**SHORT EXERCISE:**
Filter the material below, keeping each line that contains the string "Reply". Treat uppercase and lowercase as distinct.

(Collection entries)
Begin
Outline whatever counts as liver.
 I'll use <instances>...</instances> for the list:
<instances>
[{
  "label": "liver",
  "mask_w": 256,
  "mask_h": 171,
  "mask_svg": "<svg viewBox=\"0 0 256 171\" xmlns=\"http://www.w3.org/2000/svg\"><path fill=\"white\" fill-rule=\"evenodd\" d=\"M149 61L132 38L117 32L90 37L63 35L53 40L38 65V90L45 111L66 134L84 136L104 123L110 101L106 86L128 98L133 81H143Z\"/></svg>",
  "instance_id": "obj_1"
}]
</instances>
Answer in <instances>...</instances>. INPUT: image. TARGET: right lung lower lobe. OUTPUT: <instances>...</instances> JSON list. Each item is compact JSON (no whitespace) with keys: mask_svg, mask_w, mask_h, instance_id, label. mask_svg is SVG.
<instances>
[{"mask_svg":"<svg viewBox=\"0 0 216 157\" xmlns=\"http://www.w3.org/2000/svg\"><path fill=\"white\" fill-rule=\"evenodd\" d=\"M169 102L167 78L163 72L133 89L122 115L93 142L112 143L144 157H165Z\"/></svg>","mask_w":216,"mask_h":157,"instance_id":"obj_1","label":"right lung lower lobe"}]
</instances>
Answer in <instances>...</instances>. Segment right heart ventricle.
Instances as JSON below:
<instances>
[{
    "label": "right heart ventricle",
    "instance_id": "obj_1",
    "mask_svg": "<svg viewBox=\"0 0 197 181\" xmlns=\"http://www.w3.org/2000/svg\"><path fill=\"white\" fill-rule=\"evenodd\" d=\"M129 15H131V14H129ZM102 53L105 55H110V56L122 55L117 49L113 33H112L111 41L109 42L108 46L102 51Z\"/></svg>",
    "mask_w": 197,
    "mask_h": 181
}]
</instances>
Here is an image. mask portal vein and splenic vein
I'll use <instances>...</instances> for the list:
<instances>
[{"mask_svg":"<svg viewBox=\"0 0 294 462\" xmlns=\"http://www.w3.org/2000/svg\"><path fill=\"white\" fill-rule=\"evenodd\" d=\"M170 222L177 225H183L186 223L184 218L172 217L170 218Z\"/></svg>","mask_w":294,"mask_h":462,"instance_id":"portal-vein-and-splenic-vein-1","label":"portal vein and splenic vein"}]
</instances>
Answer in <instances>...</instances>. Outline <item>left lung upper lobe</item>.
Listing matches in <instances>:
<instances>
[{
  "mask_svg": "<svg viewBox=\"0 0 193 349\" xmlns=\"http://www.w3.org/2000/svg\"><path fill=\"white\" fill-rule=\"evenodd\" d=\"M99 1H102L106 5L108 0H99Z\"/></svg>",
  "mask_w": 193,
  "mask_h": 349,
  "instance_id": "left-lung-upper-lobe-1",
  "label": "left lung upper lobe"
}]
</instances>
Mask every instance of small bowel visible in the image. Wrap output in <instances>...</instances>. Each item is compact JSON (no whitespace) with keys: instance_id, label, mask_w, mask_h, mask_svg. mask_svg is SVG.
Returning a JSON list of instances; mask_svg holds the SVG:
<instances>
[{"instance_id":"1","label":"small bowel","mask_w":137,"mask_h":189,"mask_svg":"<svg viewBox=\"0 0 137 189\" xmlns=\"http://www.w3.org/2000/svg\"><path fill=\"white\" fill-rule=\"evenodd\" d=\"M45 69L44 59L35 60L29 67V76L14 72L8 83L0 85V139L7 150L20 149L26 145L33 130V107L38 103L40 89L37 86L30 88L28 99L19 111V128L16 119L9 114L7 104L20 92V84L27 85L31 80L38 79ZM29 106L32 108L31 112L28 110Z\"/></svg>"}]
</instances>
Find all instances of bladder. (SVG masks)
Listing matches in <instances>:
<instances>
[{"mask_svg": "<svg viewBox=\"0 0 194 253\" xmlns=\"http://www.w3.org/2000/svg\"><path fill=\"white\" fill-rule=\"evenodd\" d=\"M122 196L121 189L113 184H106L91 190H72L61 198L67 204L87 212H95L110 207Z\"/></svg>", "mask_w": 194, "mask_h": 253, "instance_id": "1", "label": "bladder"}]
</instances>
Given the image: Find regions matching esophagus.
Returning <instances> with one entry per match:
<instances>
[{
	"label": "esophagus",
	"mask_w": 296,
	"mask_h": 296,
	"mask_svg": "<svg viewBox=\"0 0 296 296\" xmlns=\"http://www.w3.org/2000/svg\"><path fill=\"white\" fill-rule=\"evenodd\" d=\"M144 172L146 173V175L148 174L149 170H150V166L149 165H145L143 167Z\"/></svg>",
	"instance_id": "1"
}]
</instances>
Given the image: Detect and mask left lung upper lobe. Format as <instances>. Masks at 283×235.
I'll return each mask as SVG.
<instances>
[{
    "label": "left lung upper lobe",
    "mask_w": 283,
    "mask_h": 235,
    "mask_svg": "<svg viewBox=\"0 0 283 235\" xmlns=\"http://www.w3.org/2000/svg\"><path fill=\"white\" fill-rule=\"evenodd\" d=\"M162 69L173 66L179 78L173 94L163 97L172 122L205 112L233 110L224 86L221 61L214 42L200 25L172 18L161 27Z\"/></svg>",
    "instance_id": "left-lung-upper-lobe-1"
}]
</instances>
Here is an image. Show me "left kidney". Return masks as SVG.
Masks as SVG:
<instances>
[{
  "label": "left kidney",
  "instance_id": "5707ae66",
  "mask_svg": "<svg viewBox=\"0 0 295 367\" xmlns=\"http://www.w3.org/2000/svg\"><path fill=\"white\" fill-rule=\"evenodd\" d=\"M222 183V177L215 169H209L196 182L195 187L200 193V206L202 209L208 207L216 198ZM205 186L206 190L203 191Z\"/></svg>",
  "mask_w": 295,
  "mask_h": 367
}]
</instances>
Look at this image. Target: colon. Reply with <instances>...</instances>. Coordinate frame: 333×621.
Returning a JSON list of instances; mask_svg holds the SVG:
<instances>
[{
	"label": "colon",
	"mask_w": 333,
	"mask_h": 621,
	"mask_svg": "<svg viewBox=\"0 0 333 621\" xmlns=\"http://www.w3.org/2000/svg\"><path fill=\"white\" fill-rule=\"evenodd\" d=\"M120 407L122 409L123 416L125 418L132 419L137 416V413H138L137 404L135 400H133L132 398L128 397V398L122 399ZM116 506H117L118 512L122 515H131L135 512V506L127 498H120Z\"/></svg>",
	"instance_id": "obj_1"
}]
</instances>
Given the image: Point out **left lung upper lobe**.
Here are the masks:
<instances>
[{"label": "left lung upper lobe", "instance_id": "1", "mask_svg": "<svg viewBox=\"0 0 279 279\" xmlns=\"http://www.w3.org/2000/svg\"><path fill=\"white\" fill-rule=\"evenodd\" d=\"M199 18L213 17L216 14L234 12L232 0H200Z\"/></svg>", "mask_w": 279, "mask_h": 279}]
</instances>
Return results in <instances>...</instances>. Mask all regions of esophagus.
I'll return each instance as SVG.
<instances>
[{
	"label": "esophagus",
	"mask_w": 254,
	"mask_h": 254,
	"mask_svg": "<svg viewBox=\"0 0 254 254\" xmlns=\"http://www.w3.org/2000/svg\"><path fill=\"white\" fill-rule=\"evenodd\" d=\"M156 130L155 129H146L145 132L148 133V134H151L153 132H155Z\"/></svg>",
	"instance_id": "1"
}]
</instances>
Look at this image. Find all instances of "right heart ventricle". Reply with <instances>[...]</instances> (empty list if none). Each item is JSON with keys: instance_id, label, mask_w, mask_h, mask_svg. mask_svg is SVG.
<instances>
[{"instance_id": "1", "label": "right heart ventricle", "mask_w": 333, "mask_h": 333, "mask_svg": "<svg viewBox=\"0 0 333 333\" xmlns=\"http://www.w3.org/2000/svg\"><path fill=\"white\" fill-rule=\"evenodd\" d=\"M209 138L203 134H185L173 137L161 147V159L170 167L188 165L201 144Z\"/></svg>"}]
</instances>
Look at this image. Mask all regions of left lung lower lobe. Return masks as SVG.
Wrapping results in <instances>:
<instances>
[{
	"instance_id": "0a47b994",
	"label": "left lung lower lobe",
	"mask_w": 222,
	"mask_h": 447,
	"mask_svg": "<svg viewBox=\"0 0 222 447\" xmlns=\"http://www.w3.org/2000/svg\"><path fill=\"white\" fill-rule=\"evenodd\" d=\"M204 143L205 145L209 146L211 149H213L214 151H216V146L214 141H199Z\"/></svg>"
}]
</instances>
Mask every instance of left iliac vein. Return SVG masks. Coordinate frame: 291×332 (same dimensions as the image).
End
**FULL RESPONSE:**
Look at this image. Target: colon. Reply with <instances>...</instances>. Coordinate frame: 333×621.
Look at this image. Find all instances of "right heart ventricle". Reply with <instances>[...]</instances> (empty list if none). Each item is JSON with keys: instance_id, label, mask_w, mask_h, mask_svg. mask_svg is SVG.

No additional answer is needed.